We also want to be responsible neighbors because we realize that the pesticides that conventional farmers spray on their crops will drift to neighboring properties and also end up in the water supply that we all share
Q. What varieties of strawberries do you carry?
A. Festival, Chandler and Camerosa
Q. Any reason you chose those 3?
A. We picked our varieties for their excellent flavor profile and not for their ability to be packaged and shipped across the country.
Q. Are you certified organic or in the process? What is that process like?
A. We are currently in the process of becoming certified. It takes three years to achieve certification and requires detailed record keeping, surprise inspections and lots of paperwork.
Q. What can you use on the berries to deter pests?
A. We are very limited in the pesticides that we can use. So far we have been able to control pests by releasing beneficial insects into the field such as predatory mites, pirate bugs and ladybeatles. If we have more severe pest problems we can use natural products such as neem oil or insecticidal soaps but these products kill the beneficial insects in the field which breaks the balance of predators and prey and often leads to the need for more pesticides in the future.
Q. Are you going to grow other things besides berries?

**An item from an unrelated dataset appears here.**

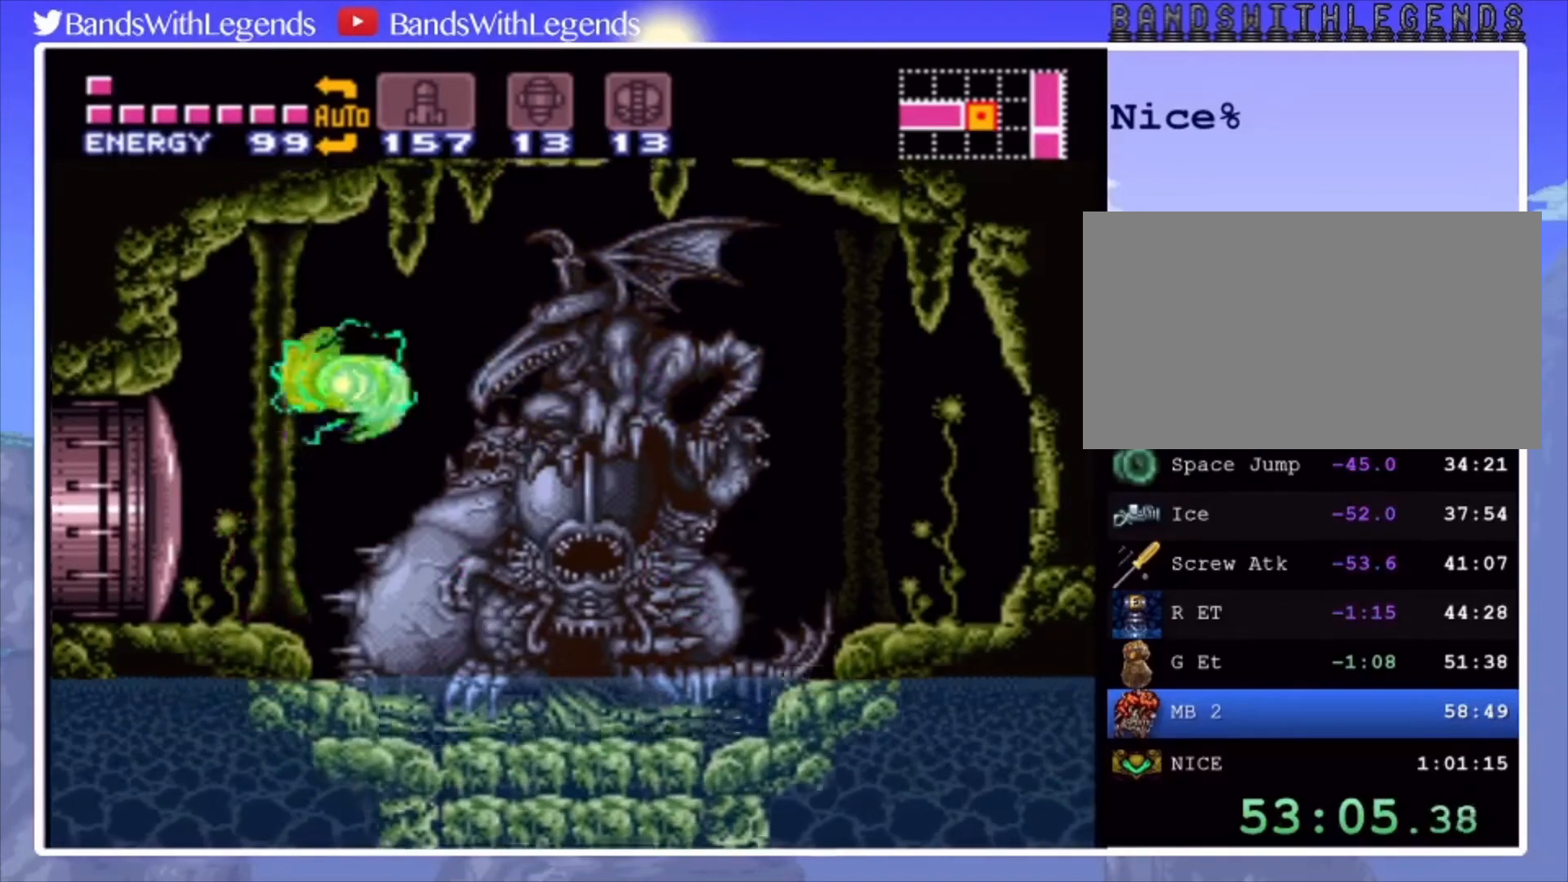
{"buttons": [], "events": [[33, "CIRCLE", "up"], [267, "DPAD_LEFT", "up"], [400, "DPAD_RIGHT", "down"], [433, "CROSS", "down"], [467, "DPAD_RIGHT", "up"], [500, "CROSS", "up"]]}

A. We will be growing pumpkins in the fall and offering hayrides through the fields and woods on the farm. We are currently testing all kinds of fruits and vegetables and we are going to be growing a wide variety of organic produce in the future. Asparagus, blueberries and blackberries are doing very well in our test gardens and we will be offering these to our customers in the future.
Q. What made you decide to open the farm up to the public?
A. We love to be around people and it is a real treat to meet our customers face to face. It is exciting to see that people share our passion for healthy foods. We want the next generation to learn that good food choices and an active lifestyle are key to long term health and happiness.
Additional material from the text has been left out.